About this Research Topic
Because of the increasing need for long-term strategies for disease minimization preferably by enhancing natural control mechanisms, many key aspects of the disease need to be further investigated. Besides, this pathogen has received significant attention for more than a century. Agronomic practices can only decrease inoculum transmission and do not control disease satisfactorily. Likewise, neither soil fumigation nor fungicide application is recommended. For this reason, it is imperative to find new, effective control alternatives, such as biological control using antagonistic fungi. Disease management and infection control require that these economically destructive fungi be identified accurately and rapidly. However, numerous molecular phylogenetic studies over the past two decades have established that morphological species recognition frequently fails to distinguish many fusaria discovered employing genealogical concordance and phylogenetic species recognition. This Research Topic will give an overview of the latest advances in Fusarium wilt.
Researchers are invited to submit Original Research, Methods, Review, Mini Review, and Perspective manuscripts that provide insights into the biology of both the pathogen and host plant around it. This includes those using 'omics' approaches.
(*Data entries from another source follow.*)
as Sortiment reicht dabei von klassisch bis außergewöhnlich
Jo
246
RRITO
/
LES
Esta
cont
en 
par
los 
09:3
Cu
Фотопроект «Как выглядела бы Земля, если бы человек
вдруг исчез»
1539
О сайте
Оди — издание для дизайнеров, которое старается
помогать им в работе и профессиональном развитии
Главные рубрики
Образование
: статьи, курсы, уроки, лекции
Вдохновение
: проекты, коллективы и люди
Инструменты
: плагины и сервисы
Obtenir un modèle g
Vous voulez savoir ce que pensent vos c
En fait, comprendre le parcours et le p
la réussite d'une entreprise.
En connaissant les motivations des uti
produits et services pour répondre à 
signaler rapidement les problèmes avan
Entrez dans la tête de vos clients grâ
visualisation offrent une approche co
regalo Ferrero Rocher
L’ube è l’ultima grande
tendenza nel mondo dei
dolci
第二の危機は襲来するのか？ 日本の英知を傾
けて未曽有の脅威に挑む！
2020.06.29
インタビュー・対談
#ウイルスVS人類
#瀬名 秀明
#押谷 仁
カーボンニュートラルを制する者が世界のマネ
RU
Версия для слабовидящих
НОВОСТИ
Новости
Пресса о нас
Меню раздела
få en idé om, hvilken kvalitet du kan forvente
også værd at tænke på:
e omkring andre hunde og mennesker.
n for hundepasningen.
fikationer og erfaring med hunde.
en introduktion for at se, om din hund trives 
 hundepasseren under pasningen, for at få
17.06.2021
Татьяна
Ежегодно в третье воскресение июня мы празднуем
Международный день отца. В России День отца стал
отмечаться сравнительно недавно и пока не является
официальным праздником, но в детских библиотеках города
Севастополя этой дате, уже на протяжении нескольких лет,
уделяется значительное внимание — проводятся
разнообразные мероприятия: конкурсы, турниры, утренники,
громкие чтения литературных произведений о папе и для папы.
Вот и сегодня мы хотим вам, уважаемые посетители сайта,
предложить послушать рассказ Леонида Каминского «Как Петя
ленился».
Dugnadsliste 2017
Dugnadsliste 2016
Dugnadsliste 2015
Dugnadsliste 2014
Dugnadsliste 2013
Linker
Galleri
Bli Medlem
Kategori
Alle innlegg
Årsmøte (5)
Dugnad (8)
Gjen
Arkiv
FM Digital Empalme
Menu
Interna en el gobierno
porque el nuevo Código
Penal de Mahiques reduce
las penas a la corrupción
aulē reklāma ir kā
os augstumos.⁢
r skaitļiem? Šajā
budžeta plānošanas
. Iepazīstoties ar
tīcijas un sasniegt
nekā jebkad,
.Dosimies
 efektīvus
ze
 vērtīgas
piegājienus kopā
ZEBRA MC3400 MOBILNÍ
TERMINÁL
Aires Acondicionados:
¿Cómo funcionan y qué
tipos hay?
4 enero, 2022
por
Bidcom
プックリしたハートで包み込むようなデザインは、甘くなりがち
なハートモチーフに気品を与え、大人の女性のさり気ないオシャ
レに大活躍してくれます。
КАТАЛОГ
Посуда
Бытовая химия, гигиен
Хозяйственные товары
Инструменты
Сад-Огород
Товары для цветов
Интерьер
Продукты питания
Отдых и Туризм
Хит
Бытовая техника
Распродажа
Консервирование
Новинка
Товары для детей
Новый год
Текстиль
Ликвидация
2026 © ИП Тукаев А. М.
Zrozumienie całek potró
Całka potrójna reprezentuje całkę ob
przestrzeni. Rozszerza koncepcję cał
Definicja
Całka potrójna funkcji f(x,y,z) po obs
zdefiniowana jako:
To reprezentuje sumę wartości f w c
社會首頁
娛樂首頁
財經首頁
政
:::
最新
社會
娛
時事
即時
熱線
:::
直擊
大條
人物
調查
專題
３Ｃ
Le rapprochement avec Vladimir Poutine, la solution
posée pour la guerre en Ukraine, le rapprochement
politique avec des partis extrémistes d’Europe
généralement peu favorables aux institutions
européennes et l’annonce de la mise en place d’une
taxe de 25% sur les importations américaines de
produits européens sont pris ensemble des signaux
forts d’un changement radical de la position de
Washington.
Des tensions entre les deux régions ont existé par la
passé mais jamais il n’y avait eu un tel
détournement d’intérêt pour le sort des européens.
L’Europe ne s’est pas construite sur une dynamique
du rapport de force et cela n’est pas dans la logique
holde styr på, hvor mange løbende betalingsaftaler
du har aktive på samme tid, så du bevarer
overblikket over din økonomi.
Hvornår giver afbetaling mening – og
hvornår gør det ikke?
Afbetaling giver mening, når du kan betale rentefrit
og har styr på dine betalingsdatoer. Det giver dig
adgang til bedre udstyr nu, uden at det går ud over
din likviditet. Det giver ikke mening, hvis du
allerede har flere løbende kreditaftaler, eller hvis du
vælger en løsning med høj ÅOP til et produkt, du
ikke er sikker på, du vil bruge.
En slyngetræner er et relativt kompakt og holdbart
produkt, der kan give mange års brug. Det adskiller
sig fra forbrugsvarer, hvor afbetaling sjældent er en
Authors are welcome to submit in the following (but not limited to) areas:
- Advances in pathogen population dynamics;
- Genetic diversity;
- Ecological characteristics;
- Epidemiology and etiology of Fusarium wilt;
- Pathogenicity and virulence mechanisms;
- Biosynthetic pathways;
- Management of Fusarium wilt through rapid diagnostic methods/early detection;
- Soil and crop management, sustainable disease control strategies, agronomic practices, and novel methods for the isolation, identification, and quantification of the causal agent of Fusarium wilt, among other relevant topics.
Please note that purely descriptive studies and Brief Research Reports are not accepted for this collection.
Keywords: fusarium wilt, fungi, genus, mycotoxins, plant disease management
Important Note: All contributions to this Research Topic must be within the scope of the section and journal to which they are submitted, as defined in their mission statements. Frontiers reserves the right to guide an out-of-scope manuscript to a more suitable section or journal at any stage of peer review.